Passage –
Competition – How else can you get the job done?
- Cellular – addressed below in “Terrestrial vs. Satellite”
- But generally cellular does not have consistent global coverage. Coverage is concentrated where the “people” are, whereas assets tracked with M2M are often in places with very few people.
- Low-Earth Orbit Satellites – Globalstar & Iridium
- Their systems are generally tailored for voice which requires a dedicated circuit which is less efficient for M2M. Their operating structure is built upon a very high average revenue per user (ARPU) as compared to the low ARPU for ORBC. Furthermore, the market size is sufficiently big that even if they did compete aggressively, all 4 companies could continue to grow.

Recorded data –
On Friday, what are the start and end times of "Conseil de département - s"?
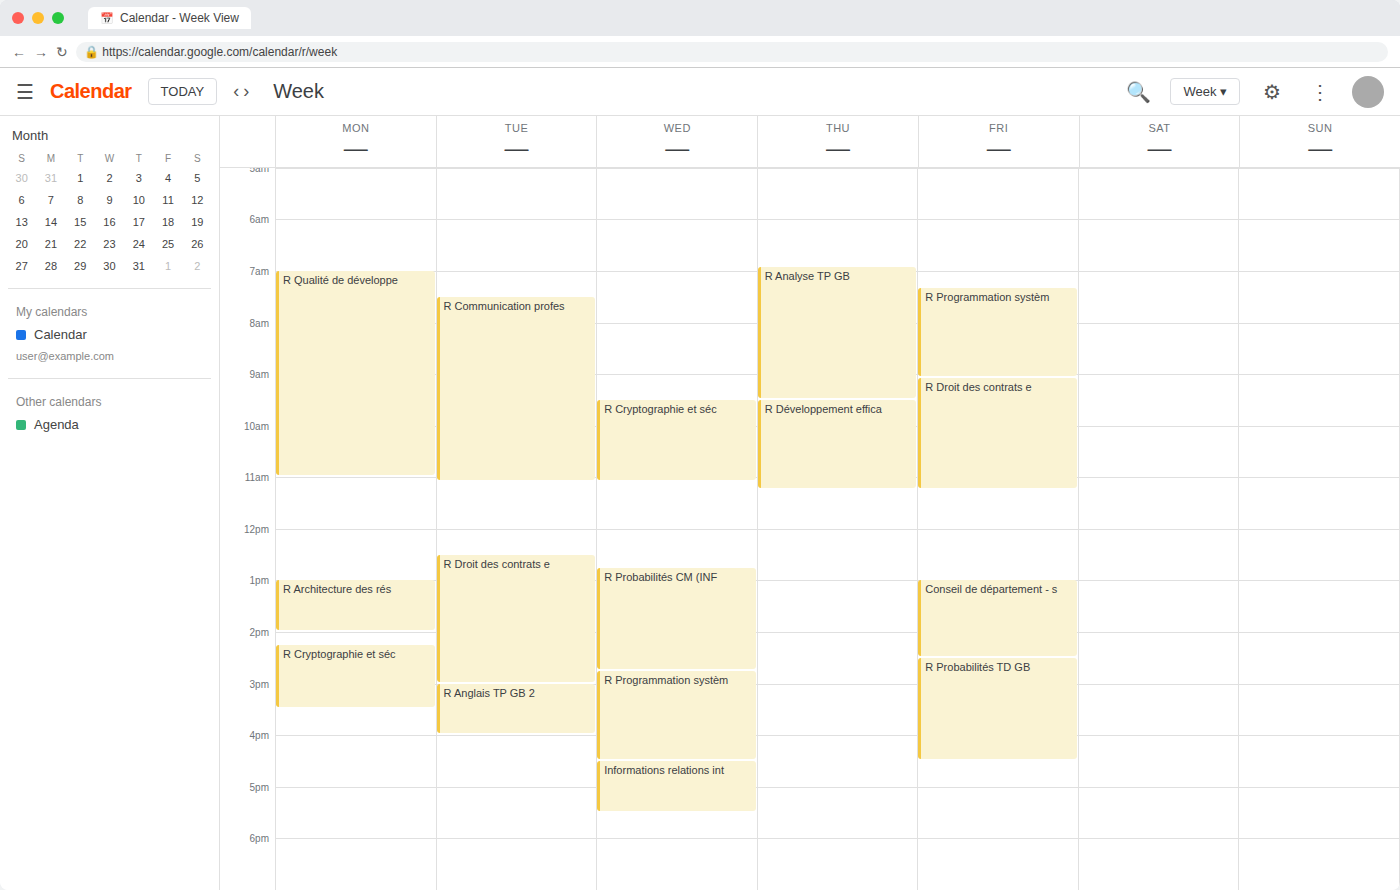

What is required –
In the competition passage, what does the Globalstar and Iridium operating structure rest on? These lines have nothing to do with the competition passage.

Result of the exercise –
A very high average revenue per user (ARPU).